[Task to complete]:
Reproduce the entries exactly, beginning with the line containing "For every layout" and ending with their last line, both included.

[Items listed in a dataset]:
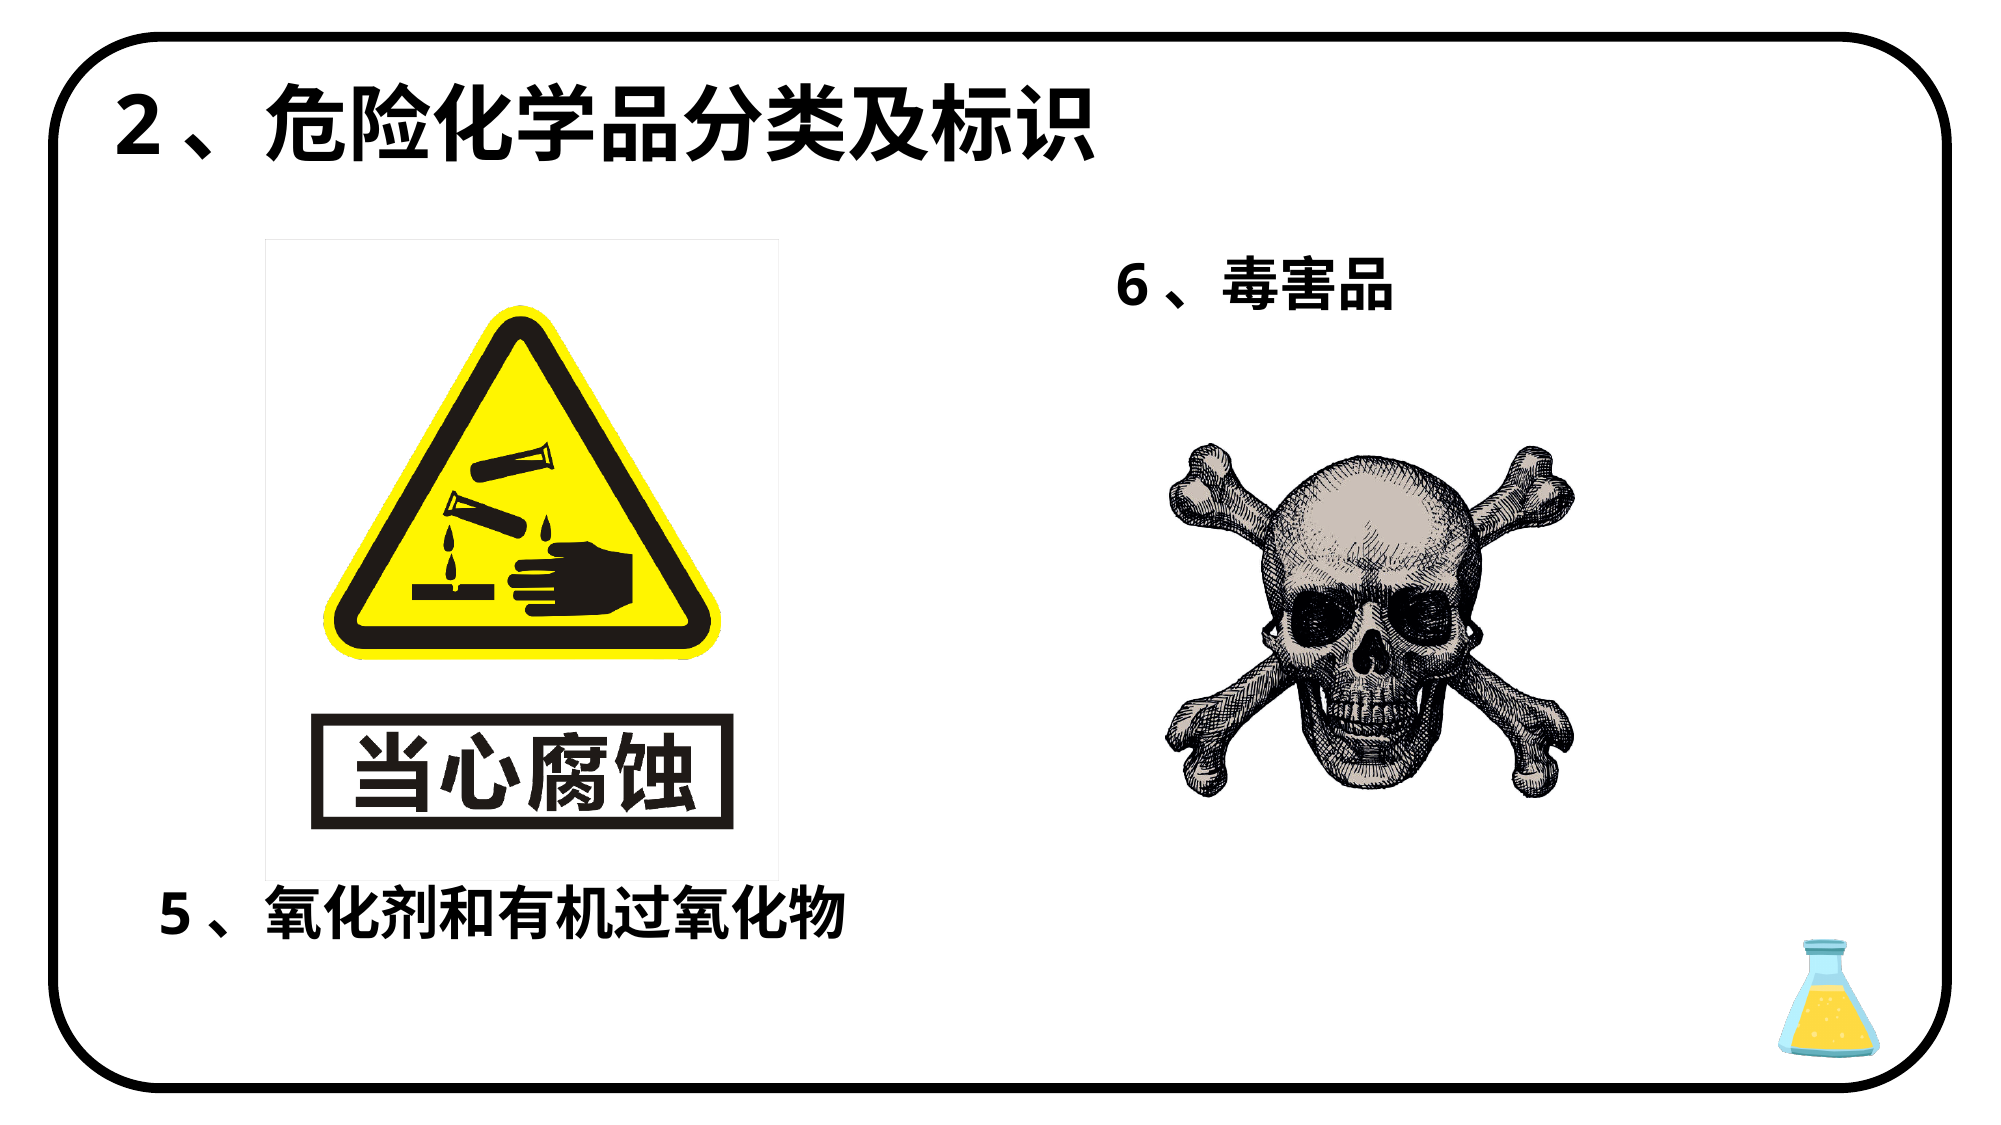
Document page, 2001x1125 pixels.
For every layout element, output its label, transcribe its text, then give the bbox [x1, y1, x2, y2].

title 5、氧化剂和有机过氧化物 [143, 875, 969, 957]
picture [1778, 939, 1880, 1058]
text_box 2、危险化学品分类及标识 [99, 64, 1116, 179]
text_box 6、毒害品 [1101, 240, 1539, 325]
picture [265, 239, 779, 881]
picture [1165, 443, 1575, 798]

[Answer to the problem]:
For every layout element, output its label, transcribe its text, then give the bbox [x1, y1, x2, y2].

title 5、氧化剂和有机过氧化物 [143, 875, 969, 957]
picture [1778, 939, 1880, 1058]
text_box 2、危险化学品分类及标识 [99, 64, 1116, 179]
text_box 6、毒害品 [1101, 240, 1539, 325]
picture [265, 239, 779, 881]
picture [1165, 443, 1575, 798]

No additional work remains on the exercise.